Work to be completed
In the lecture account below, why does the writer decide to go back to the institution after the lecture? Answer in one to three sentences.

Extract to read

*** Block opens ***

He tried to explain it away, to not really answer, and to say that it was for the greater good.
I said that when it is clear that these laws are really protecting people, and that the laws are put in place after a long fight for them to exist by the people that are protected by them, why then would it be necessary to argue for them to be removed before the need for them has passed, why would this be a point worth arguing for?
He just said he hadn't heard of that research or thought about those arguments, and then just stood silent for a bit before the moderator said we should take the next question.
If you want to express opinions, especially publicly as a public person, then you should really know what you are talking about, this isn't research that has just come up in the last year (just a minute on pubmed.com gives me papers that touch this subject that dates back 15 years) and as he based so much of his argument on that no one really gets hurt by hate-speech he should have looked up if that was even true?
I put myself on the list for another question.
A woman in front of me asked: if you are a woman in India, and it doesn't matter if you are naked or not, you still can get raped anytime you go on or of a bus, and you have no choice but to take a bus everyday if you want to have any chance at... he interrupted her and said that the woman was part at fault for being there, she could chose not to take the bus.
A couple of more people asked questions that he answered just as they expected, against what almost most political activists (more specifically feminists) has worked against recently.
He gave an other example, that you're just out walking and you say "hi" to a random person and then that person kills you cause s/he was homicidal and waiting for any trigger, I loudly point out that that is the exact same principle as the naked-in-a-park example, and he said that this is also partly your fault cause you shouldn't have talked to that person then and there.
He says that he kind of supports "blame the victim" principles and adding "haha", but I felt that most of the audience was pretty critical to all he said so I didn't feel the need to do anything more than shake my head.
I don't understand how he can have gotten this far with these ideas when he can't answer on any of the critique on it? Maybe by just doing this like this, and then continue to get invited to hold events and positions cause he doesn't write on his merits that he just talks away/ignores the critique.
He ended the questioning period 20 minutes early (even thou there was still a whole lot of people who hadn't gotten to ask their questions yet).
After each lecture organized by the philosophical association there is an invite to go to the institution and drink alcohol and talk about the lecture subject (or something else), and since I was still frustrated with him getting to say all these stupid things and also be a professor I decided to also go back to the institution to at least get to ask some of the questions I hadn't gotten to ask yet.
When we were leaving the hall he was walking by him self so I went up to him right away.
I said "the name of your book is Fatta!" and he said right away, "I know it's some other organisations name as well and that they were known before I wrote it, maybe I should've checked that before I named my book".
I was abrupted by his answer, so I just said "yea you should've", but I had wanted to also ask why he would chose that name at all if it wasn't to try to get his book more seen for people googleing that organisation? It doesn't fit with his attitude, it doesn't fit with the content of the book, what other reason could he have to name it that?

*** Block closes ***

Recorded information

*** Block opens ***

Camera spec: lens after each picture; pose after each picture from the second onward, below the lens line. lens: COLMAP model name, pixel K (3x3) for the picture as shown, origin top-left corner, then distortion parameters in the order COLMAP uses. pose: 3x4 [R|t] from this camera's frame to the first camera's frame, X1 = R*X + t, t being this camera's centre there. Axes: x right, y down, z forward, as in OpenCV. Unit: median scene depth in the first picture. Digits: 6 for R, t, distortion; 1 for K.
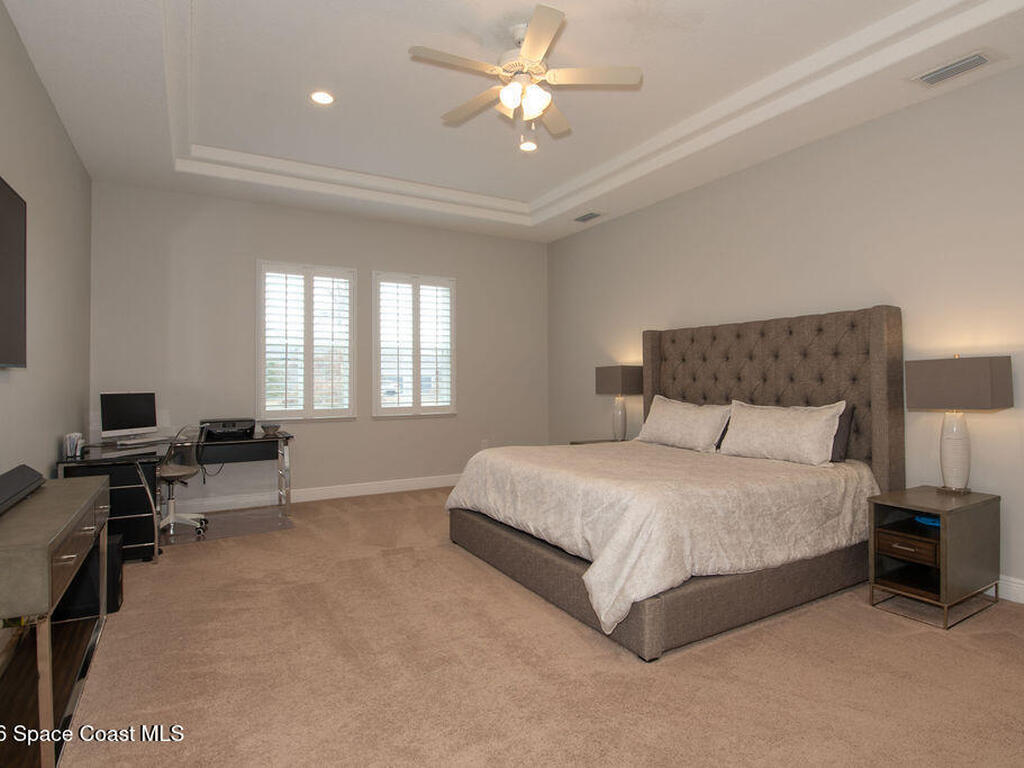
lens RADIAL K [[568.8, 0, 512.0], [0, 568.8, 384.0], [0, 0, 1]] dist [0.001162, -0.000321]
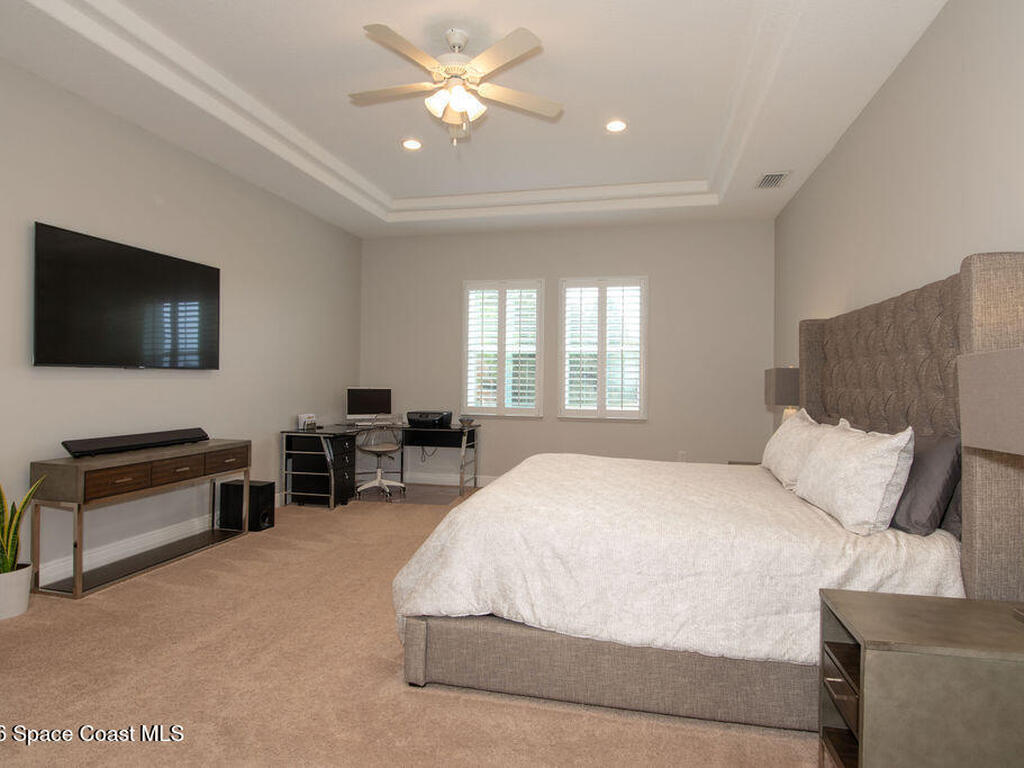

*** Block closes ***

Solution for this problem
The writer is still frustrated that he got to say all these stupid things and also be a professor. Going back gives a chance to ask at least some of the questions the writer had not gotten to ask during the lecture.